周栩都开始在车上写作业了。
“出来玩儿你还带作业。”老周回头冲他说,“你是不是我儿子?”
老四头也不抬:“我是数学的儿子。”
老周摇头,叹气,这几个孩子到底谁像老子,怎么会这样。
老四在书下面给秦老师发消息:“他出发了,终点在城郊,高家村牌楼前面。”
“爸爸!二哥要超过前面的人了你看啊!”小春雷忽然大叫。
全家人都伸长了脑袋看车顶电视,像五只出了壳的乌龟,画面里他们家崽以一种缓慢的速度差在接近在他前一分半出发的车手,就说明他已经领先上一名一分半了。
画面的下方会实时显示画面中车手的时速、均速、心率,还有当条道路的坡度信息等等。
时速52,心率180。
时速54,心率182。
时速55,心率184。
时速58,心率188。
老周跟裴屿都眯起了眼睛。
显然他们不知道原来自己儿子每天去学校都可能会超过路段限速引发交通事故。
就这个速度,哪怕是开车,如果裴屿在车上,老周绝不敢开这么快。
这个速度,又是在冬天,路面经过清扫,但树杈上的露水滴到路面还是会结冰,一旦出一点意外,人就得飞出十米开外。

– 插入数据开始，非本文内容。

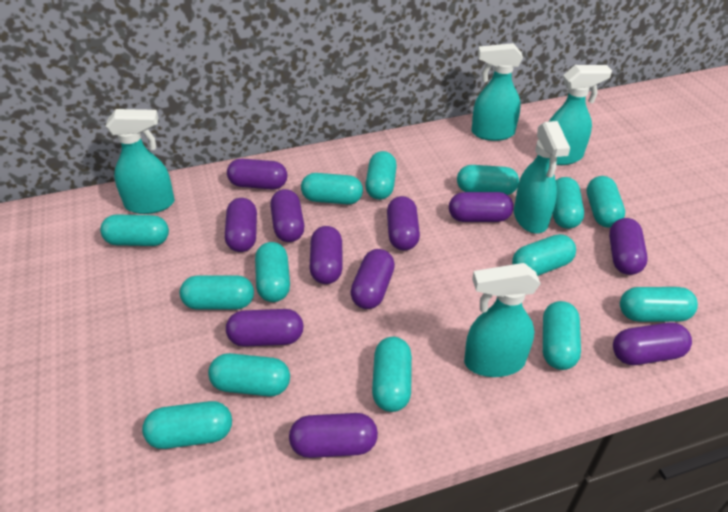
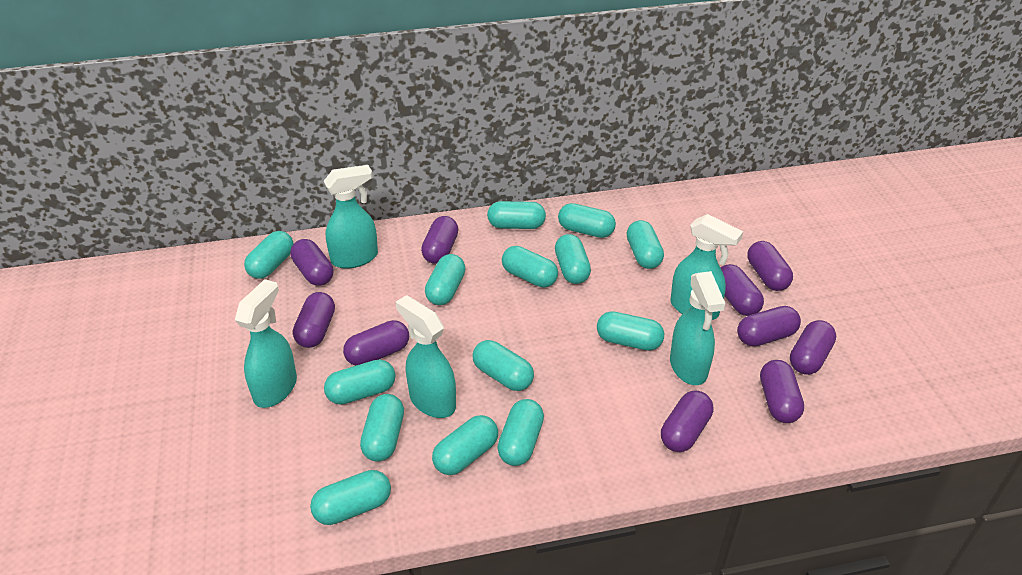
purple capsule: [225,198,257,252] [226,309,304,347] [227,159,287,190] [270,189,304,242] [289,413,378,458] [310,226,343,284] [350,249,395,309] [387,196,420,251] [449,192,514,222] [609,218,648,275] [613,322,692,365] = 11 -> [290,239,333,286] [293,292,335,348] [343,320,409,366] [421,216,458,264] [661,390,713,452] [720,264,764,316] [737,306,801,346] [747,241,793,291] [760,360,804,423] [790,320,836,375] = 10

所以除了几个不太明白危险性的弟妹,俩爹都担心得不得了,来看这比赛就是来操心的。
尤其是裴屿。
同样操心的还有借了店里三轮车出来偷看比赛的小秦,黑衣黑口罩黑帽子黑墨镜,亲爹也认不出来的打扮,能给他做跟踪狂的安全感。
他最近也不适合跟周澄见面,不只是吵架,他还有些感冒。
万一把病传染给周澄影响他比赛,自己就更罪大恶极了。
十七公里的比赛,他心无旁骛,以19分11秒的成绩顺利完成,150米缓冲停止,摘下头盔时内心毫无波澜——除了心跳过快。
甚至还想笑。
后勤车停在他后面,把他裹进了温暖的车里回到出发点接受采访。
记者明显是收了钱的,围着他问这问那就不肯走,这场面二少爷从小就见识过,他家老周可喜欢给他买采访了,一次性回答完毕:“我觉得状态很不错,对成绩也有信心,哪怕不是第一我也很高兴,因为我已经尽力了并且很享受,希望我的队友们也能有好成绩,还有,你这么多年都没升职嘛怎么还在做现场记者?”
记者先生:……
好好地说着场面话怎么到我了就直戳心窝。
在草草接受完采访后,他被老葛叫走了,先鼓励一顿,再批评一顿,典型的软硬兼施打巴掌给甜枣,但二少爷就是一副什么都没听见的表情,还沉浸在完成第一赛段的喜悦当中。
“我跟你说话听见没有……明天平路赛段前两小时控制在50,180,别上头,明天你的任务是护送艾瑞斯……祖宗你听见没有听见没有听见没有?”
“哦。”他随口给个语气词。
老葛:……
出了数据车,他就往房车走,换了身衣服,准备去找他一家子人,恍然从房车的左后视镜里瞟到车后头有个人头,帽子口罩羽绒服,一身的黑。
顿时眼睛就眯了起来。
好家伙,让你别来还敢来,还偷窥。